* Text shown:
It's worse than you thought.

The webmail provider released a dedicated browser that can only open the webmail and called it a "desktop" app.

Additionally, they don't support IMAP. There's an app to run on your computer that becomes a bridge. The proprietary protocol is translated to IMAP. You can't use your favorite client if your operating system can't run that bridge and you're not a premium user because for "reasons" only premium users can run that local bridge

[–] dan@upvote.au 11 points 8 months ago (1 children)

they don't support IMAP

They don't support IMAP because they want emails to remain end-to-end encrypted, and IMAP doesn't have any way of doing that. The gateway decrypts the emails locally, then serves them as plain text.

We need something better than IMAP, that's designed for modern use cases. Something that's not stateful... Maybe a web service or something like that. JMAP seems promising but barely any providers have implemented it.

[–] Moonrise2473@lemmy.ml 4 points 8 months ago (2 children)

Stored dataset items
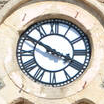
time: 3:50
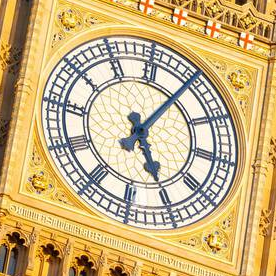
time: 5:05
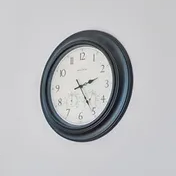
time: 2:25
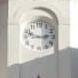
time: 2:48
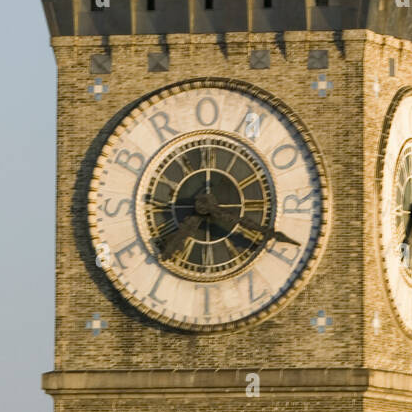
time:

* The tasks:
**a)** List each thing the opening comment of the forum thread says the webmail provider does or fails to do.
**b)** Using the forum thread, explain in one to three sentences why the webmail provider doesn't support IMAP.
The records stand apart from the forum thread and have no connection to it.

* Responses per task:
**a)**
- Released a dedicated browser that can only open the webmail
- Called that browser a "desktop" app
- Doesn't support IMAP
- Offers a bridge app that runs on your computer and translates its proprietary protocol to IMAP
- Lets only premium users run that local bridge

**b)** The provider wants emails to stay end-to-end encrypted, and IMAP has no way of doing that. Its gateway instead decrypts the emails locally and then serves them as plain text.